Extra allowable amount

1 July 2024

$252,000

1 July 2023

$242,000

1 July 2022

$224,500

1 July 2021

$216,500

1 July 2020

$214,500

1 July 2019

$210,500

1 July 2018

$207,000

1 July 2017

$203,000

1 January 2017

$200,000

1 July 2016

$151,500

1 July 2015

$149,000

1 July 2014

$146,500

1 July 2013

$142,500

1 July 2012

$139,500

1 July 2011

$135,000

1 July 2010

$131,500

1 July 2009

$129,000

1 July 2008

$124,500

1 July 2007

$121,000

1 July 2006

$117,000

1 July 2005

$113,500

1 July 2004

$110,500

1 July 2003

$108,000

1 July 2002

$104,500

1 July 2001

$101,000

1 July 2000

$95,500

1 July 1999

$91,500

1 July 1998

$90,000

1 July 1997

$90,000

1 July 1996

$88,500

1 July 1995

$84,000

1 July 1994

$80,500

1 July 1993

$80,500

1 July 1992

$80,500

1 July 1991

$79,000

21 June 1990

$74,000

22 June 1989

$68,500

Example of determining homeownership when entry contribution paid by someone else

Table 3

Item

Example

1

A customer is required to pay $250,000 to acquire a right to reside in a retirement village

Their child pays this amount on their behalf.

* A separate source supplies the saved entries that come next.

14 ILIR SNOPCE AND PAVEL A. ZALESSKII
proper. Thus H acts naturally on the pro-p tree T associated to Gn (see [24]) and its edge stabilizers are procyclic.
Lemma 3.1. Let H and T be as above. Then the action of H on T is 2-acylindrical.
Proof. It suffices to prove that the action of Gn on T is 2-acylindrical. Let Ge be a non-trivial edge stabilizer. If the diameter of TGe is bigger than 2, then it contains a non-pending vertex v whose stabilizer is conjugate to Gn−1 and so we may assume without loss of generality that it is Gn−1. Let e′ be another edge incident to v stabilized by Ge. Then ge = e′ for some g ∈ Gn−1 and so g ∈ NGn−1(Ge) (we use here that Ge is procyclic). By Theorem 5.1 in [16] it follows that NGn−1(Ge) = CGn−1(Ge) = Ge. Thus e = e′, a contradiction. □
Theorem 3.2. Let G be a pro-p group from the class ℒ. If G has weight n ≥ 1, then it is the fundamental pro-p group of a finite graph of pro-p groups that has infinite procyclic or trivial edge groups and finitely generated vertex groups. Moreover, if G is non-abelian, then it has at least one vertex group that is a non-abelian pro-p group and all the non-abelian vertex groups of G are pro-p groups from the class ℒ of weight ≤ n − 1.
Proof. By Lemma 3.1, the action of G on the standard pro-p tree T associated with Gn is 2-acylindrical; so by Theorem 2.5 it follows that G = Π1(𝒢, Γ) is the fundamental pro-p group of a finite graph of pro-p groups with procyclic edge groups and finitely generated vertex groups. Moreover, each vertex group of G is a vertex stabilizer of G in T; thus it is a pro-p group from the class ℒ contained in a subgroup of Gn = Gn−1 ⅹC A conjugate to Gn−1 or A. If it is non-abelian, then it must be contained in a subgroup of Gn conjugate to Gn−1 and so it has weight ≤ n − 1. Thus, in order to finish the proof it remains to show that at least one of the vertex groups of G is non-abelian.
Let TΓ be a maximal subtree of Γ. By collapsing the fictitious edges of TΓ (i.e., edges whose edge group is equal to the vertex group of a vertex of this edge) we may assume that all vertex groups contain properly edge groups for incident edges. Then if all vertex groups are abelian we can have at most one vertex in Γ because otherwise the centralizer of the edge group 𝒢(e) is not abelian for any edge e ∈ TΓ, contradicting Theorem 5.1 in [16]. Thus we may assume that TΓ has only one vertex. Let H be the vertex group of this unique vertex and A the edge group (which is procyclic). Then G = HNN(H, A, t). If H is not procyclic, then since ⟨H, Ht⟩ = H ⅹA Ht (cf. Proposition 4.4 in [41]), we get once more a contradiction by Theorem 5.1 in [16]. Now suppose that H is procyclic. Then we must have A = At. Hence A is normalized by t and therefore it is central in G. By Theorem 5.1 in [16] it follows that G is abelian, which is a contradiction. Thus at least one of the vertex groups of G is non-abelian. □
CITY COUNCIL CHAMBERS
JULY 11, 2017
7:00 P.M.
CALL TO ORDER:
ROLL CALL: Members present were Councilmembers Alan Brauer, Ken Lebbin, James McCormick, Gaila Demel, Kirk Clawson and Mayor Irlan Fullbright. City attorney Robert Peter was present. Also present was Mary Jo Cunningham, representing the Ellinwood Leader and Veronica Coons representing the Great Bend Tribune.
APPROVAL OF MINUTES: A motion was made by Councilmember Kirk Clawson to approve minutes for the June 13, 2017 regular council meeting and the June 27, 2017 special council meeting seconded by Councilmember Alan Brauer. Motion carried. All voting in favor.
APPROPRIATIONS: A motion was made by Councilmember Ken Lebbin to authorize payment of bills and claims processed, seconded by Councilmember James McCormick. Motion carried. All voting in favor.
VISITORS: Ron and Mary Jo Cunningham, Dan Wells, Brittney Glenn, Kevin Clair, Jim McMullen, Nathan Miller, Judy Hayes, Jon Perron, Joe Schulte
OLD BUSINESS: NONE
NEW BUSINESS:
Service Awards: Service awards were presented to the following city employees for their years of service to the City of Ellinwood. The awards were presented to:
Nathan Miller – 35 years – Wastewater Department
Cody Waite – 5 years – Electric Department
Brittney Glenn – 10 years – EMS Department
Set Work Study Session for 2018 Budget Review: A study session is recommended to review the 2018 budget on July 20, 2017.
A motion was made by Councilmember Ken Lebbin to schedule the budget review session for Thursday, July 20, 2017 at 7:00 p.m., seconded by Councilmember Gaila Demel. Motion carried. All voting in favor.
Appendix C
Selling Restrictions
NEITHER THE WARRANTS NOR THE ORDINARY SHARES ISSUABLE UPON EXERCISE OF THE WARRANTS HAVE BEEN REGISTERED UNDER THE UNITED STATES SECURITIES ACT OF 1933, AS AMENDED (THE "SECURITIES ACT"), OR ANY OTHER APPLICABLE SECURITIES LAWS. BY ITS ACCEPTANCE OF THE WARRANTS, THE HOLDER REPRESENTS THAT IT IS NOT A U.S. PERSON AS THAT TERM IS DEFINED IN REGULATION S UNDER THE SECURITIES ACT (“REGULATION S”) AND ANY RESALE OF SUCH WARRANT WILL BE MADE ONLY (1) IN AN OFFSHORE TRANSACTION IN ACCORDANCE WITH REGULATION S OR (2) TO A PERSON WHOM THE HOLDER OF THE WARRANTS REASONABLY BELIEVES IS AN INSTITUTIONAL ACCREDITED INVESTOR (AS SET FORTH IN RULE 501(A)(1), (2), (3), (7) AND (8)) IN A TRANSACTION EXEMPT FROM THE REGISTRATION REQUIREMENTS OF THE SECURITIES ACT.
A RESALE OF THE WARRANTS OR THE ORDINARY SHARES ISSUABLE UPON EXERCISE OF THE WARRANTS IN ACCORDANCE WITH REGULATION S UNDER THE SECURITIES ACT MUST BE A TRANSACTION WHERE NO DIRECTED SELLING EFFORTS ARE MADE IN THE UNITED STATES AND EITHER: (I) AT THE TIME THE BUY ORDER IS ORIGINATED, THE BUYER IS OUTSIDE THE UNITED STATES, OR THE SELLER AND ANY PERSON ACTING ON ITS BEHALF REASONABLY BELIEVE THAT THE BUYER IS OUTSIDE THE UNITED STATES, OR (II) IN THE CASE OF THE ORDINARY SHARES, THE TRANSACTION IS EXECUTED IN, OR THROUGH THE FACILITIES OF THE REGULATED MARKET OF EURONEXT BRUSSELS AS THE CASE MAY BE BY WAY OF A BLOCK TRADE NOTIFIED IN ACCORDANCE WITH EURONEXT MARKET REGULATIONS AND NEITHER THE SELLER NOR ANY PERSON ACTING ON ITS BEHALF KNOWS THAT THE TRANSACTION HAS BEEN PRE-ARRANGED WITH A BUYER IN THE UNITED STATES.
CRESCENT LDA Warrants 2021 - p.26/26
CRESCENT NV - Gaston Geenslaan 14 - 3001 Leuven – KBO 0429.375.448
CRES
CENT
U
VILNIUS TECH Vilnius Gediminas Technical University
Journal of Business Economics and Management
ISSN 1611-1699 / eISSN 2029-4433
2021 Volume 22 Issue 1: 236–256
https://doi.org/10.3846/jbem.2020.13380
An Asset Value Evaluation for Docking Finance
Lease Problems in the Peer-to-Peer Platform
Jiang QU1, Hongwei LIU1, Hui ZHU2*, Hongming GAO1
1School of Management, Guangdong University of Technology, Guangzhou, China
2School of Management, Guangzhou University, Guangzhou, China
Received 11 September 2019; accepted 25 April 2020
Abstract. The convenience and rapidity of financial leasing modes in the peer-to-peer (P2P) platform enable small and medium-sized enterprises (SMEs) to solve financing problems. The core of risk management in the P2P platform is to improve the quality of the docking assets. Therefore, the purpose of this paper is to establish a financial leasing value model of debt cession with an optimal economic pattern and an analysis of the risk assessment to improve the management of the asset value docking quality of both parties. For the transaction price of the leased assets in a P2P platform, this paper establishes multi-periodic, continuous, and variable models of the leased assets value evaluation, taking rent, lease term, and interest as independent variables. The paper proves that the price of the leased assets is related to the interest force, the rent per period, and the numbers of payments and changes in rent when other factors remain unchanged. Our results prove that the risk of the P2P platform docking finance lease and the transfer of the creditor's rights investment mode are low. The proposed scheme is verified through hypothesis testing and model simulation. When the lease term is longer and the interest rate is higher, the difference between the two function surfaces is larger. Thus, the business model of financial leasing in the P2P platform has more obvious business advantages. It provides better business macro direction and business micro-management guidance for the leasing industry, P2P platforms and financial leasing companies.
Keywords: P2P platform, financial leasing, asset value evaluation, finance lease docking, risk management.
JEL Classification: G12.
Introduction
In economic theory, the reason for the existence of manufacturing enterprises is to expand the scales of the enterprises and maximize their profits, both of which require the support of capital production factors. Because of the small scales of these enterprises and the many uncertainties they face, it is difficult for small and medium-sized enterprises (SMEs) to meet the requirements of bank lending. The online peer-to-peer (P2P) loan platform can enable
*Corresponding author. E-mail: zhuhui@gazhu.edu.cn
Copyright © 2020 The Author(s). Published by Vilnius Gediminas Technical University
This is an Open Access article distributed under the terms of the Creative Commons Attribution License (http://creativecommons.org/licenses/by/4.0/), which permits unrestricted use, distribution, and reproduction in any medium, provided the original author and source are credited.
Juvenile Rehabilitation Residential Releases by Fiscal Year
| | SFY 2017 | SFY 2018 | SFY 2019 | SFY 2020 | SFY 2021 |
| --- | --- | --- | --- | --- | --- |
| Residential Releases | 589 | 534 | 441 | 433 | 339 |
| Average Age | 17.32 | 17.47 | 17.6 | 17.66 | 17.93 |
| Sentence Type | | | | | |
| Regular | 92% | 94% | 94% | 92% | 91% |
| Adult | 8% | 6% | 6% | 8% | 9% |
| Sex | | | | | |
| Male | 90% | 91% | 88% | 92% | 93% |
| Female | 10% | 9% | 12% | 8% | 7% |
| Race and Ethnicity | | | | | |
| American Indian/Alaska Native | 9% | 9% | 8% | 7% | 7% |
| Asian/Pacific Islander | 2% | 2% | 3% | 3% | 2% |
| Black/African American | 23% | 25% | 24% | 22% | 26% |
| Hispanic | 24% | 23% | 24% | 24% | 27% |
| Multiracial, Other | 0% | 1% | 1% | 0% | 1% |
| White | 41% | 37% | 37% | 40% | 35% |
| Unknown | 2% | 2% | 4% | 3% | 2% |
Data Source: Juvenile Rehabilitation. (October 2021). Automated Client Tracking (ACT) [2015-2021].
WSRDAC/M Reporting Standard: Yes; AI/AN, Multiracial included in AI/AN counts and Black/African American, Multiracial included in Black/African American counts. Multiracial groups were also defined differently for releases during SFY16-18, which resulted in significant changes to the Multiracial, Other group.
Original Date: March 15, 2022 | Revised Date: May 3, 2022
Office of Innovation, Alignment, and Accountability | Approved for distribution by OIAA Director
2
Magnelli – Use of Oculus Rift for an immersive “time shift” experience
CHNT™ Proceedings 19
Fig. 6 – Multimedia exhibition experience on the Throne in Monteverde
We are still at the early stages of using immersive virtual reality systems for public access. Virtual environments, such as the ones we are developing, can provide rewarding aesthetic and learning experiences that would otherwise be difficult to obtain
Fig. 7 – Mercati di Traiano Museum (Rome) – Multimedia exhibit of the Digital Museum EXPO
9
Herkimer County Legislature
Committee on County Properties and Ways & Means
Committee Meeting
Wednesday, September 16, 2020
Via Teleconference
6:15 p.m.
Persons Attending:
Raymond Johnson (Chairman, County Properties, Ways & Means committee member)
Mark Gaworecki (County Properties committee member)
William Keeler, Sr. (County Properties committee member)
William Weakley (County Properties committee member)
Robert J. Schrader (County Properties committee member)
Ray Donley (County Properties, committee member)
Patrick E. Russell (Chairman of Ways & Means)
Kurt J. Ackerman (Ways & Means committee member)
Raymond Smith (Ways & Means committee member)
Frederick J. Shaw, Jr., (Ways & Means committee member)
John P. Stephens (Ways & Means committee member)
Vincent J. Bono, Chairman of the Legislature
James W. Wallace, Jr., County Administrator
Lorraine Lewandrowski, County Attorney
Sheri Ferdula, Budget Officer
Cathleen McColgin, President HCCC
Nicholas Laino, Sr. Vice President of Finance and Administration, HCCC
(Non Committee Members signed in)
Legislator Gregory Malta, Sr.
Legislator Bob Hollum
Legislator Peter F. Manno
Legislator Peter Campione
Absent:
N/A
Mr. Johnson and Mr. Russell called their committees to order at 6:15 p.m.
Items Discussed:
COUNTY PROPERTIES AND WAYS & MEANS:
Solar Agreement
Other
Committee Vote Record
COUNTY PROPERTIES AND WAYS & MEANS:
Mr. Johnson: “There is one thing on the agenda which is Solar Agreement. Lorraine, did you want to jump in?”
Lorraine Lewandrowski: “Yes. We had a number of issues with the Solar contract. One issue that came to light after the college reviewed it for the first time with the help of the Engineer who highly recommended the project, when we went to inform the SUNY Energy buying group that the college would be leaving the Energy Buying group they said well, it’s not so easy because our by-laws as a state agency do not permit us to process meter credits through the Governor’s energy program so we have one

As the contract is between the customer and the retirement village, the customer's entry contribution is $250,000. The amount paid by the child does not reduce the entry contribution payable by the customer when determining the homeownership status of the customer.

If the contract was between the retirement village and the child or the retirement village and the child and the customer, contact the Retirement Service Desk for assistance.